→ Excerpted passage:
--- --- ---
Ange Hardy talks about The Lament Of The Black Sheep

Posted by Mike Ainscoe 29 September 2014

Lament Of The Black Sheep, the new album by Somerset folk singer Ange Hardy has been causing quite a stir in folk circles. Receiving universally positive reviews it’s a piece of work which shows a remarkable talent in portraying her world in song. We managed to catch the FATEA Female Vocalist of the Year straight off the back of the album launch gig and took the opportunity to probe a little deeper into her thinking about the record.

You’ve said that that Bare Foot Folk was about stripping things back to the roots, yet ’Lament of the Black Sheep’ is about "exploring the surrounding soil." Can you tell us want you meant by that?

Bare Foot Folk was something I recorded so that I would have an album that represented me as a live artist, because my first album Windmills & Wishes didn’t, and it was also a real attempt to bring all my songs together as “folk music”. That was what I meant about stripping everything back to the roots. I’d always been writing folk music, I just didn’t realise that was what it was.

When Bare Foot Folk started getting picked up by reviewers and folk radio stations I began to immerse myself in the folk world. I discovered a huge array of artists I’d never heard of. I’ll be honest, when I recorded Bare Foot Folk I think the only folk music I’d ever heard were Kate Rusby & Kathryn Roberts, and a few traditional folk songs at open mic nights. Kate Rusby was the only artist I’d ever seen perform live outside an open mic setting.
--- --- ---
→ Check your understanding:
[1] Retype the Ange Hardy interview, starting with "Lament Of The Black Sheep, the" and going on through "meant by that?".
[2] Condense the paragraph of the Ange Hardy interview that begins "When Bare Foot Folk started getting picked up" into a shorter version that keeps its main facts.
[3] Summarize the Ange Hardy interview in two sentences.

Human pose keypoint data
--- --- ---
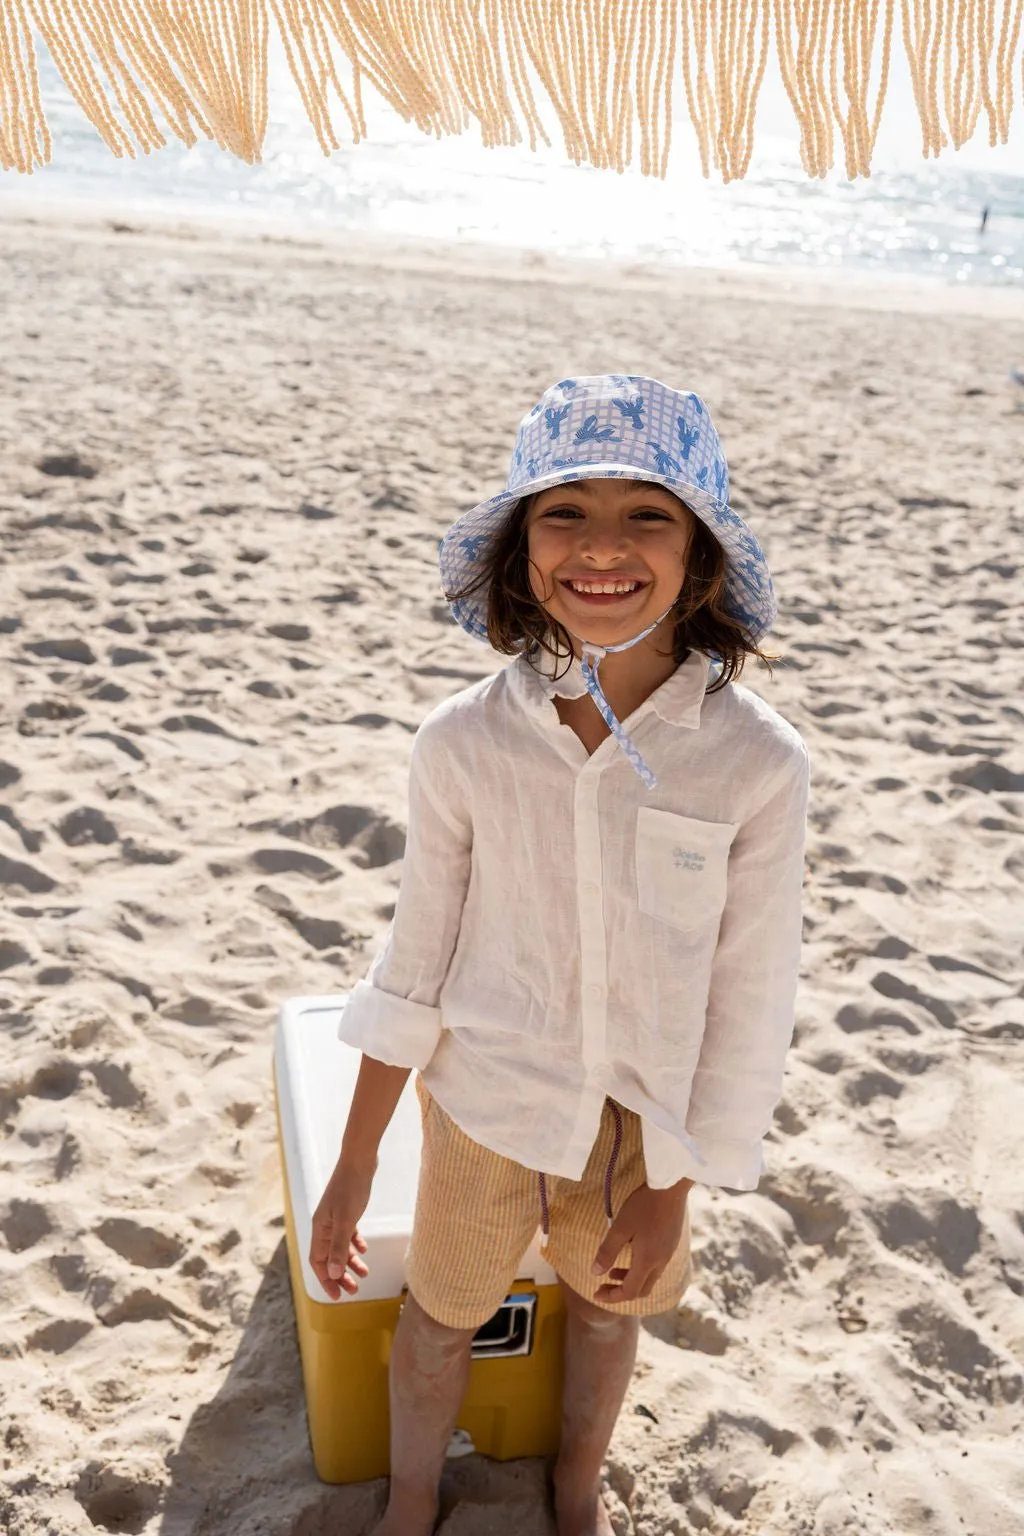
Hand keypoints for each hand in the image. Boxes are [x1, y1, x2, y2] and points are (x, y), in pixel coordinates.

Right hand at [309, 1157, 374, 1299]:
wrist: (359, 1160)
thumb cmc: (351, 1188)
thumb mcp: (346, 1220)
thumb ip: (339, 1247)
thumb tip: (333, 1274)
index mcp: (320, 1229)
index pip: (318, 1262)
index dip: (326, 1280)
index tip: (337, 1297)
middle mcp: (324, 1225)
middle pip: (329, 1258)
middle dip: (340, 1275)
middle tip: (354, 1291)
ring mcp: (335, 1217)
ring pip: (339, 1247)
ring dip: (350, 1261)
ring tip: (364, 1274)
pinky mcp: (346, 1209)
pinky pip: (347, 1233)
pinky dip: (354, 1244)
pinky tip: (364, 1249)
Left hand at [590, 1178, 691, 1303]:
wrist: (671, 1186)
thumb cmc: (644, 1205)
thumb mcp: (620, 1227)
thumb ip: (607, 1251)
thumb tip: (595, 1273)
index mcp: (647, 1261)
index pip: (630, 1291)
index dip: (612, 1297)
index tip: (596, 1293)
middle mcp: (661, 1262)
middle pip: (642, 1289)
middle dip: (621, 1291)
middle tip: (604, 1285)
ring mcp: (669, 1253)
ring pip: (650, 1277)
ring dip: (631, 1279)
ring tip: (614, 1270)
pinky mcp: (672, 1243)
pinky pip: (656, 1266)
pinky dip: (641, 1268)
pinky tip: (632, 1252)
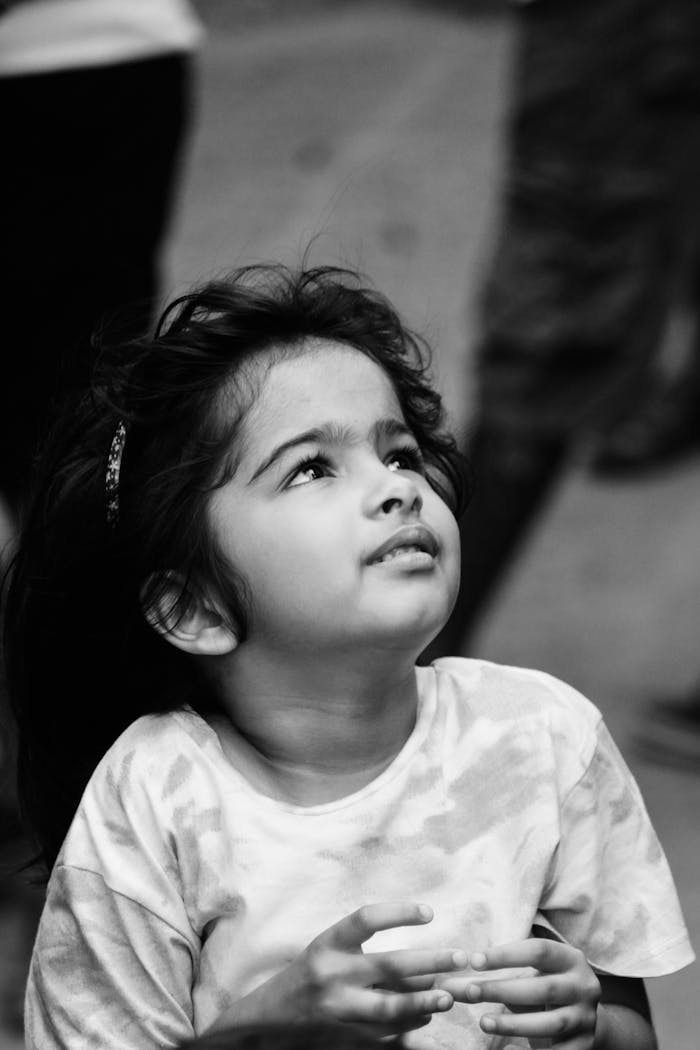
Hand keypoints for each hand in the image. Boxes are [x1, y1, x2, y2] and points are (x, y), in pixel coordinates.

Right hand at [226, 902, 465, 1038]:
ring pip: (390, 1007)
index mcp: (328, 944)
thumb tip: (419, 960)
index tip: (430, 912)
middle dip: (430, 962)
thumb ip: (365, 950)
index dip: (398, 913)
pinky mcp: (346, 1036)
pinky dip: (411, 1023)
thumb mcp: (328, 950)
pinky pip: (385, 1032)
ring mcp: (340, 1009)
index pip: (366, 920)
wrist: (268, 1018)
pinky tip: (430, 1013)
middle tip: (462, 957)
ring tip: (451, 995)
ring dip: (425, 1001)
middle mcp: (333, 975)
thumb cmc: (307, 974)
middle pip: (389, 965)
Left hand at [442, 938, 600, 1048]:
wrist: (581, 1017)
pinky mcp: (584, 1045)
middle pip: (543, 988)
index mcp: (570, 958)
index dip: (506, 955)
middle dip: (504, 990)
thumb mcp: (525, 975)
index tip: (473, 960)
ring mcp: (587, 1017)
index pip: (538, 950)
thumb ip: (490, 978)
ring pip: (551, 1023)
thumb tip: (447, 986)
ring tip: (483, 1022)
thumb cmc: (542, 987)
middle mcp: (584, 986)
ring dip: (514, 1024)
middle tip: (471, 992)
--- --- ---
→ Solution set:
[1]
Lament Of The Black Sheep, the new album by Somerset folk singer Ange Hardy has been causing quite a stir in folk circles. Receiving universally positive reviews it’s a piece of work which shows a remarkable talent in portraying her world in song. We managed to catch the FATEA Female Vocalist of the Year straight off the back of the album launch gig and took the opportunity to probe a little deeper into her thinking about the record.

You’ve said that that Bare Foot Folk was about stripping things back to the roots, yet ’Lament of the Black Sheep’ is about "exploring the surrounding soil." Can you tell us want you meant by that?

[2] Once reviewers and folk radio stations picked up Bare Foot Folk, Hardy immersed herself in the folk world and discovered many artists she had never heard of. She thinks that when she recorded that album, the only folk music she had heard was Kate Rusby, Kathryn Roberts and a few traditional songs at open mic nights. Rusby was the only artist she had ever seen perform live outside an open mic setting.

[3] Ange Hardy's new album, Lament Of The Black Sheep, has received universally positive reviews, and she was interviewed right after its launch gig. She explains that she recorded Bare Foot Folk to represent herself as a live artist and to bring her songs together as folk music, and that when it was picked up she immersed herself in the folk world and found many artists she had never heard of.